Task objective - Copy out the source text in all of the data below character for character, and leave the pictures out of your answer.

Exercise data -

§

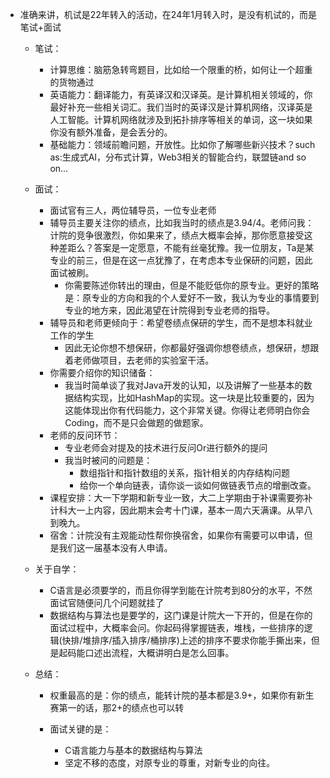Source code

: - 准确来讲，机试是22年转入的活动，在24年1月转入时，是没有机试的，而是笔试+面试

  - 笔试：

    - 计算思维：脑筋急转弯题目，比如给一个限重的桥，如何让一个超重的货物通过
    - 英语能力：翻译能力，有英译汉和汉译英。是计算机相关领域的，你最好补充一些相关词汇。我们当时的英译汉是计算机网络，汉译英是人工智能。计算机网络就涉及到拓扑排序等相关的单词，这一块如果你没有额外准备，是会丢分的。
    - 基础能力：领域前瞻问题，开放性。比如你了解哪些新兴技术？such as:生成式AI，分布式计算，Web3相关的智能合约，联盟链and so on...

  - 面试：

    - 面试官有三人，两位辅导员，一位专业老师
    - 辅导员主要关注你的绩点，比如我当时的绩点是3.94/4。老师问我：计院的竞争很激烈，你如果来了，绩点大概率会掉，那你愿意接受这种差距么？答案是一定愿意，不能有丝毫犹豫。我一位朋友，Ta是某专业的前三，但是在这一点犹豫了，在考虑本专业保研的问题，因此面试被刷。
      - 你需要陈述你转出的理由，但是不能贬低你的原专业。更好的策略是：原专业的方向和我的个人爱好不一致，我认为专业的事情要到专业的地方来，因此渴望在计院得到专业老师的指导。
    - 辅导员和老师更倾向于：希望卷绩点保研的学生，而不是想本科就业工作的学生
      - 因此无论你想不想保研，你都最好强调你想卷绩点，想保研，想跟着老师做项目，去老师的实验室干活。
    - 你需要介绍你的知识储备：
      - 我当时简单谈了我对Java开发的认知，以及讲解了一些基本的数据结构实现，比如HashMap的实现。这一块是比较重要的，因为这能体现出你有代码能力，这个非常关键。你得让老师明白你会Coding，而不是只会做题的做题家。
    - 老师的反问环节：
      - 专业老师会对提及的技术进行反问Or进行额外的提问
      - 我当时被问的问题是：
        - 数组指针和指针数组的关系，指针相关的内存结构问题
        - 给你一个单向链表，请你谈一谈如何做链表节点的增删改查。
    - 课程安排：大一下学期和新专业一致，大二上学期由于补课需要弥补计科大一上内容，因此期末会考十门课，基本一周六天满课。从早八到晚九。
    - 宿舍：计院没有主观能动性帮你换宿舍，如果你有需要可以申请，但是我们这一届基本没有人申请。

  - 关于自学：

    - C语言是必须要学的，而且你得学到能在计院考到80分的水平，不然面试官随便问几个问题就挂了
    - 数据结构与算法也是要学的，这门课是计院大一下开的，但是在你的面试过程中，大概率会问。你起码得掌握链表，堆栈，一些排序的逻辑(快排/堆排序/插入排序/桶排序)上述的排序不要求你能手撕出来，但是起码能口述出流程，大概讲明白是怎么回事。

  - 总结：

    - 权重最高的是：你的绩点，能转计院的基本都是3.9+，如果你有新生赛第一的话，那2+的绩点也可以转

    - 面试关键的是：

      - C语言能力与基本的数据结构与算法
      - 坚定不移的态度，对原专业的尊重，对新专业的向往。

      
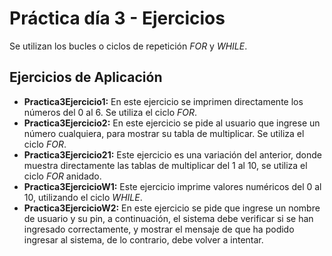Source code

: # Práctica día 3 - Ejercicios
Se utilizan los bucles o ciclos de repetición _FOR_ y _WHILE_.
## Ejercicios de Aplicación
- **Practica3Ejercicio1:** En este ejercicio se imprimen directamente los números del 0 al 6. Se utiliza el ciclo _FOR_.
- **Practica3Ejercicio2:** En este ejercicio se pide al usuario que ingrese un número cualquiera, para mostrar su tabla de multiplicar. Se utiliza el ciclo _FOR_.
- **Practica3Ejercicio21:** Este ejercicio es una variación del anterior, donde muestra directamente las tablas de multiplicar del 1 al 10, se utiliza el ciclo _FOR_ anidado.
- **Practica3EjercicioW1:** Este ejercicio imprime valores numéricos del 0 al 10, utilizando el ciclo _WHILE_.
-  **Practica3EjercicioW2:** En este ejercicio se pide que ingrese un nombre de usuario y su pin, a continuación, el sistema debe verificar si se han ingresado correctamente, y mostrar el mensaje de que ha podido ingresar al sistema, de lo contrario, debe volver a intentar.
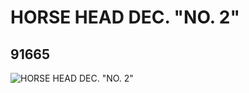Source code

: # HORSE HEAD DEC. "NO. 2"
## 91665
![HORSE HEAD DEC. "NO. 2"](https://lc-www-live-s.legocdn.com/media/bricks/5/2/4587364.jpg)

§

Answer box -
Source code

: - 准确来讲，机试是22年转入的活动，在24年1月转入时，是没有机试的，而是笔试+面试

  - 笔试：

    - 计算思维：脑筋急转弯题目，比如给一个限重的桥，如何让一个超重的货物通过
    - 英语能力：翻译能力，有英译汉和汉译英。是计算机相关领域的，你最好补充一些相关词汇。我们当时的英译汉是计算机网络，汉译英是人工智能。计算机网络就涉及到拓扑排序等相关的单词，这一块如果你没有额外准备，是会丢分的。
    - 基础能力：领域前瞻问题，开放性。比如你了解哪些新兴技术？such as:生成式AI，分布式计算，Web3相关的智能合约，联盟链and so on...

  - 面试：

    - 面试官有三人，两位辅导员，一位专业老师
    - 辅导员主要关注你的绩点，比如我当时的绩点是3.94/4。老师问我：计院的竞争很激烈，你如果来了，绩点大概率会掉，那你愿意接受这种差距么？答案是一定愿意，不能有丝毫犹豫。我一位朋友，Ta是某专业的前三，但是在这一点犹豫了，在考虑本专业保研的问题，因此面试被刷。
      - 你需要陈述你转出的理由，但是不能贬低你的原专业。更好的策略是：原专业的方向和我的个人爱好不一致，我认为专业的事情要到专业的地方来，因此渴望在计院得到专业老师的指导。
    - 辅导员和老师更倾向于：希望卷绩点保研的学生，而不是想本科就业工作的学生
      - 因此无论你想不想保研，你都最好强调你想卷绩点，想保研，想跟着老师做项目，去老师的实验室干活。
    - 你需要介绍你的知识储备：
      - 我当时简单谈了我对Java开发的认知，以及讲解了一些基本的数据结构实现，比如HashMap的实现。这一块是比较重要的，因为这能体现出你有代码能力，这个非常关键。你得让老师明白你会Coding，而不是只会做题的做题家。
    - 老师的反问环节：
      - 专业老师会对提及的技术进行反问Or进行额外的提问
      - 我当时被问的问题是：
        - 数组指针和指针数组的关系，指针相关的内存结构问题
        - 给你一个单向链表，请你谈一谈如何做链表节点的增删改查。
    - 课程安排：大一下学期和新专业一致，大二上学期由于补课需要弥补计科大一上内容，因此期末会考十门课，基本一周六天满课。从早八到晚九。
    - 宿舍：计院没有主观能动性帮你换宿舍，如果你有需要可以申请，但是我们这一届基本没有人申请。

  - 关于自学：

    - C语言是必须要学的，而且你得学到能在计院考到80分的水平，不然面试官随便问几个问题就挂了
    - 数据结构与算法也是要学的，这门课是计院大一下开的，但是在你的面试过程中，大概率会问。你起码得掌握链表，堆栈，一些排序的逻辑(快排/堆排序/插入排序/桶排序)上述的排序不要求你能手撕出来，但是起码能口述出流程，大概讲明白是怎么回事。

  - 总结：

    - 权重最高的是：你的绩点，能转计院的基本都是3.9+，如果你有新生赛第一的话，那2+的绩点也可以转

    - 面试关键的是：

      - C语言能力与基本的数据结构与算法
      - 坚定不移的态度，对原专业的尊重，对新专业的向往。

      
Source code

: # Práctica día 3 - Ejercicios
Se utilizan los bucles o ciclos de repetición _FOR_ y _WHILE_.
## Ejercicios de Aplicación
- **Practica3Ejercicio1:** En este ejercicio se imprimen directamente los números del 0 al 6. Se utiliza el ciclo _FOR_.
- **Practica3Ejercicio2:** En este ejercicio se pide al usuario que ingrese un número cualquiera, para mostrar su tabla de multiplicar. Se utiliza el ciclo _FOR_.
- **Practica3Ejercicio21:** Este ejercicio es una variación del anterior, donde muestra directamente las tablas de multiplicar del 1 al 10, se utiliza el ciclo _FOR_ anidado.
- **Practica3EjercicioW1:** Este ejercicio imprime valores numéricos del 0 al 10, utilizando el ciclo _WHILE_.
-  **Practica3EjercicioW2:** En este ejercicio se pide que ingrese un nombre de usuario y su pin, a continuación, el sistema debe verificar si se han ingresado correctamente, y mostrar el mensaje de que ha podido ingresar al sistema, de lo contrario, debe volver a intentar.
Source code

: # HORSE HEAD DEC. "NO. 2"
## 91665
![HORSE HEAD DEC. "NO. 2"](https://lc-www-live-s.legocdn.com/media/bricks/5/2/4587364.jpg)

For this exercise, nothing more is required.